By the late Sixties many were identifying a new
society based on the Port Huron vision built on core principles. These
included:
local control and participatory democracy;
racial justice;
gender equality;
equitable distribution of resources and the collective
product of human labor;
commitments to the satisfaction of minimal basic needs
for all of humankind;
the development of an ethic that connects survival to
human existence, not to specific jobs;
human control over technology; and
a new “land ethic” that conceives of humankind as part
of nature, not in conflict with it.
The vision led to the exploration of the impediments
to the construction of a society based on human scale that would celebrate both
individual creativity and community. Growing familiarization with the critique
of capitalism suggested that the capitalist mode of production, dominant over
two-thirds of the world, was based upon the exploitation, oppression,
dehumanization, and repression of the vast majority of humankind.
Incorporating an understanding of the workings of
capitalism reinforced the vision that philosopher Martin Buber called the
decentralized social principle embedded in Port Huron’s eloquent call for
“community.” Building a new society entailed class struggle which would
manifest itself in factories and fields, in rich and poor countries, and in
political venues from the ballot box to the streets.

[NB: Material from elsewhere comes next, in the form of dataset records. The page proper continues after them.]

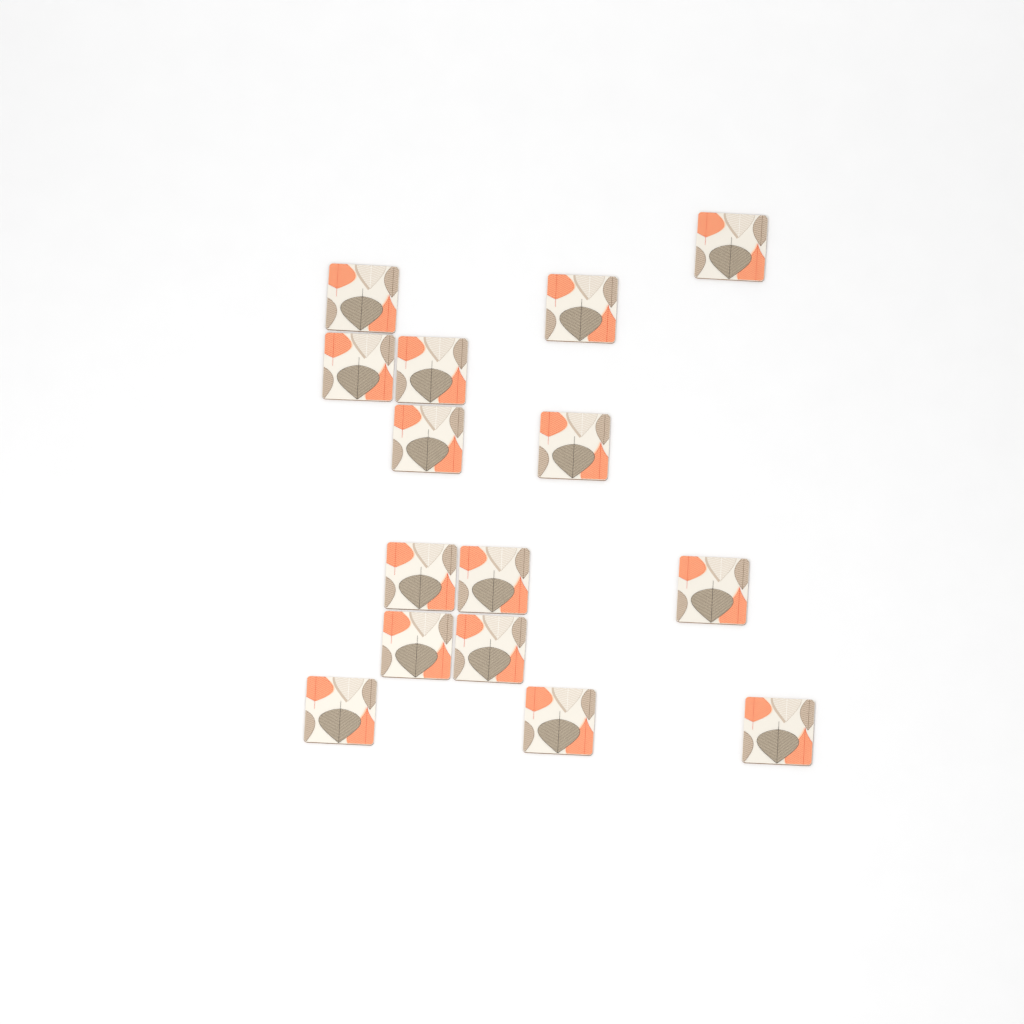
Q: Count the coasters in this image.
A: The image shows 15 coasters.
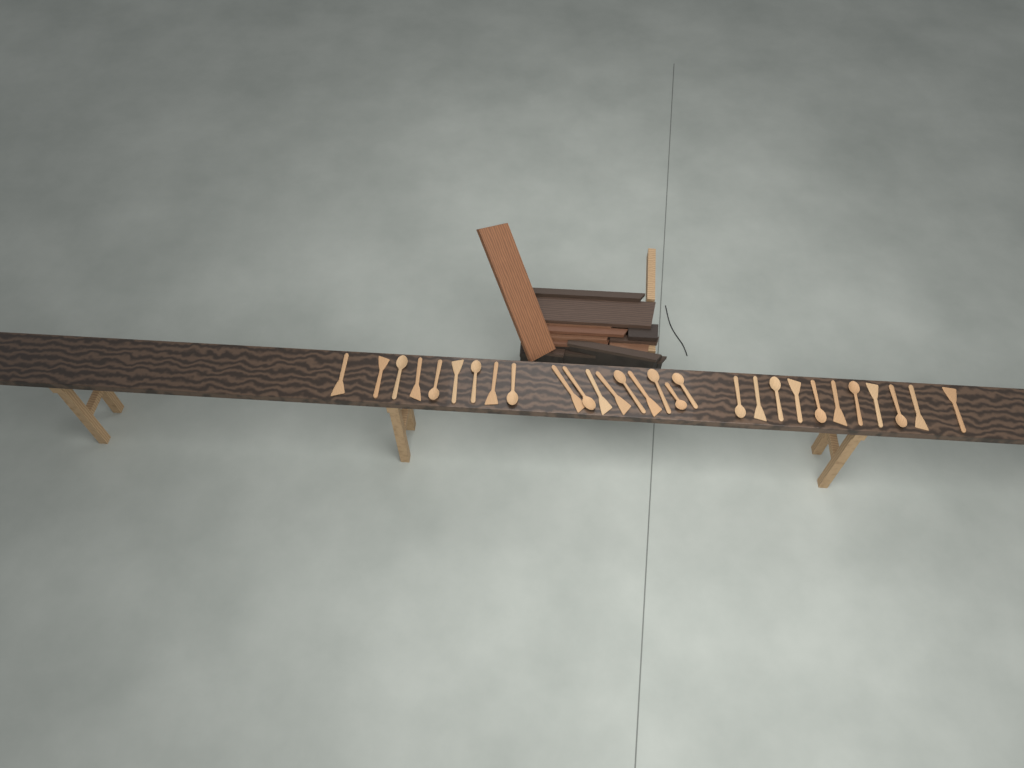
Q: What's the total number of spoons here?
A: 14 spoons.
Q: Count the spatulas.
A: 15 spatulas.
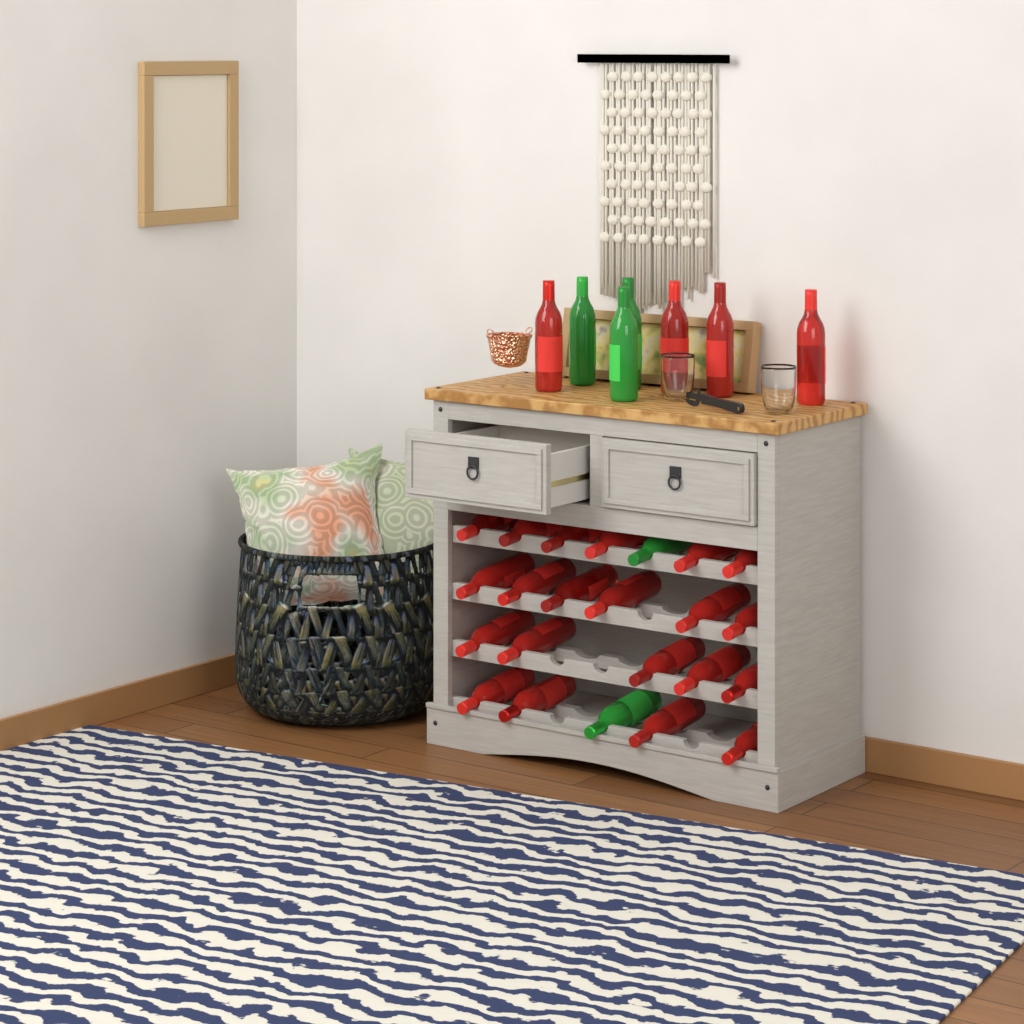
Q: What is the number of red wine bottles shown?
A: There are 25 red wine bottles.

Bringing about positive change was a much more
complicated affair than activists originally thought, but the sustained and
sometimes brutal opposition to visions, like that reflected in The Port Huron
Statement, validated the general correctness of them.
Today, new generations of activists, along with older
ones, are reflecting and participating in diverse social movements in our
cities and towns. They have hit the streets demanding a ceasefire in the Middle East and a humane
future for the Palestinian people. And now masses of activists reject the
military/industrial complex, racism, sexism, homophobia, Islamophobia, antisemitism, and the
brutalization of the environment.
The efforts of Venezuelans, Bolivians, Colombians, and
the Cubans who inspired us so much over the years are applauded. Now that energy is coming from all over the Global South. Important
debates about social market economies, workers’ management of large
enterprises, this or that candidate or political party particularly as modest
forms of democracy are under threat, are occurring on the Internet and in the
streets.
Although the times are so different from the 1960s,
perhaps the vision of community that animated thinking then (which we in turn
learned from those who preceded us) may still be relevant for today.
Tom Hayden and his comrades proclaimed that we must
remain committed to the sanctity of human life, to equality, to popular control
of all our institutions, to a reverence for the environment, and to the idea
that the best of society comes from communal efforts to make living better for
all. The Port Huron vision survives.